Of course, people can show up earlier to help out with set up…and to cash in on the good vibes the big picnic’s become known for.
Music for the afternoon starts with Pfleging & Wemp, showing their guitar prowess, at 1 p.m.; a Zumba in Woodstock dance demonstration at 1:30 p.m.; the Boyerstock Band All Stars at 2 p.m., the Lindsey Webster Band, an r&b favorite of the community, at 2:15 p.m.; Blue Food (jazz that you can’t stay still to) at 3 p.m., Zumbi Zumbi (Latin, rhythm & blues music) at 4 p.m.; and the JV Squad Band, doing dance and rock harmonies, at 5 p.m.
The Art Bus will be there along with jumpie houses and kids from the Mid Hudson Juggling Club…as well as three big tents just in case it does drizzle a little…and literally hundreds of balloons.
Following the 8th Annual Volunteers’ Day’s official end around 6 p.m., hometown hero and jack-of-almost-every-trade Rennie Cantine will bring forth the third part of this year’s 12th Annual Woodstock Guitar Festival with his always growing, clamorous, high-octave fun and simply damned good Guitar All-Stars, along with a host of special guests (including the band Stonedeaf) being wrangled from everyone in town as we went to press this week.
The Guitar Fest started up in May this year with a special Concert on the Green and after-party concert at Harmony Café, and then continued with the putting up of this year’s eye-turning batch of guitar sculptures around town and a June 30 celebration of the 40 artists and their creations at Sweetheart Gallery. The whole kit and caboodle rumbles to a raucous chapter next weekend, on Saturday, August 25, when an auction of the guitar sculptures takes place at the Bearsville Theater hosted by Cherwin Auctioneers.
This week’s concert at Andy Lee after the Volunteer’s picnic, runs from 6 p.m. to dusk, Saturday.
At 8:00 p.m. on Saturday evening, just prior to the fireworks at Andy Lee Field, the recipient of the annual Alf Evers Award for Volunteer of the Year will be announced. The award, which honors the memory of Alf Evers and all he gave to Woodstock, goes each year to that person, who, over the course of their life time, has dedicated themselves to giving back to their fellow Woodstockers. This year’s recipient will be the eighth such Woodstocker to receive the award. Recipients have included Andre Neher, Duncan Wilson, Mescal Hornbeck, the Maclary family, Kathy Longyear, and Ralph Goneau over the years…and is picked by a committee of local residents with a keen eye for local life, and what really makes the community click.

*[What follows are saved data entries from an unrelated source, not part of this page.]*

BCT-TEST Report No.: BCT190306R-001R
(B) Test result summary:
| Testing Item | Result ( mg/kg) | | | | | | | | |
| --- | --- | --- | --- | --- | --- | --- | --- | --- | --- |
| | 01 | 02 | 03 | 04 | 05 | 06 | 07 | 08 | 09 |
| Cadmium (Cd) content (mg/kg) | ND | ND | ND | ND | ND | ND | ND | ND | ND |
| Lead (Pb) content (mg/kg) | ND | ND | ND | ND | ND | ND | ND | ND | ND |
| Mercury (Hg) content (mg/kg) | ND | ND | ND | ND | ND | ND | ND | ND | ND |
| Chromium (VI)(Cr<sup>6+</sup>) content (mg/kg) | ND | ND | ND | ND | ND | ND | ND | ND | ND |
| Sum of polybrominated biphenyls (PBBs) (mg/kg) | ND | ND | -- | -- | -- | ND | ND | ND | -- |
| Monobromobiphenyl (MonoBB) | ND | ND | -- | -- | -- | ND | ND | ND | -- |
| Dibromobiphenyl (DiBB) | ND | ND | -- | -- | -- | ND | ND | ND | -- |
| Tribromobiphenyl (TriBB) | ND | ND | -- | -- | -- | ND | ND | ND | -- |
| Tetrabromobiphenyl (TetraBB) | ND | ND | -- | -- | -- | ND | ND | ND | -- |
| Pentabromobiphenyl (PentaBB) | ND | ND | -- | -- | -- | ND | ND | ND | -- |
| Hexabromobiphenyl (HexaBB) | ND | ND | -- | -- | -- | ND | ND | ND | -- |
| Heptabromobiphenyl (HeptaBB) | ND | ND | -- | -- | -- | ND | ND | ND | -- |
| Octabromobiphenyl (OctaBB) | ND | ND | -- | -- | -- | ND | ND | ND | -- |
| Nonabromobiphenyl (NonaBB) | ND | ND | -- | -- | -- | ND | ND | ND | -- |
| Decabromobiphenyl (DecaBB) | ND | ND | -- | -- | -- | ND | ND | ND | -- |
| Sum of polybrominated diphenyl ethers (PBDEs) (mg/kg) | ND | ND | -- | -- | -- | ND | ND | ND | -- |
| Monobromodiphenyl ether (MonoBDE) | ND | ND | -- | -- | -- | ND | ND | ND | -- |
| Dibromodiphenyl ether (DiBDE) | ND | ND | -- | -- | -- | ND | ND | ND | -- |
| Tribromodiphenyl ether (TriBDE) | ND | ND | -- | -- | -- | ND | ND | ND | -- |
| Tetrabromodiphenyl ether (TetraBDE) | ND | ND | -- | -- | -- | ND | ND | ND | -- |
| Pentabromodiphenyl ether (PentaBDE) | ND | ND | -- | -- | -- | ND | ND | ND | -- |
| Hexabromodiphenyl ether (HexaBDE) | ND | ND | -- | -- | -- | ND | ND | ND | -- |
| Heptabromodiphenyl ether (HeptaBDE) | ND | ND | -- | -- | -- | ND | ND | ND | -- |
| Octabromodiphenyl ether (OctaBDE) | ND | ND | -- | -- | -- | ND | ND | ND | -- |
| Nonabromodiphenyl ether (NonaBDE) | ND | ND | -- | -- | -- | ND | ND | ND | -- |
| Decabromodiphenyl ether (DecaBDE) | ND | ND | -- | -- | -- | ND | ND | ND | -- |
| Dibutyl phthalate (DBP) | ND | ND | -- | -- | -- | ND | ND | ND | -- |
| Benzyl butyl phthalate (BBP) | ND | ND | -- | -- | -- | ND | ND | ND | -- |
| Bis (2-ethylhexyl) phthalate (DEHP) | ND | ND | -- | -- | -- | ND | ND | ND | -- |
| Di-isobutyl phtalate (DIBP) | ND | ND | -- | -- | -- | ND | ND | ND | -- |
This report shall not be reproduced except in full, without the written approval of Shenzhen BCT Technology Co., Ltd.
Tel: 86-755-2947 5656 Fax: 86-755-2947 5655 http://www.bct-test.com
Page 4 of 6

And then, around 9 p.m., when the skies darken enough, Woodstock is treated to its annual amazing fireworks show. The ground shakes, as you sit on the field, looking up at the blazing sky. It runs until the last hosannah’s blasted skywards. The town is treated to this by the Woodstock Fire Department, and has become one of the local traditions, running for, oh, a couple of decades now. Fireworks on the fourth of July? Not in Woodstock. Here it comes at the end of grand day of celebration.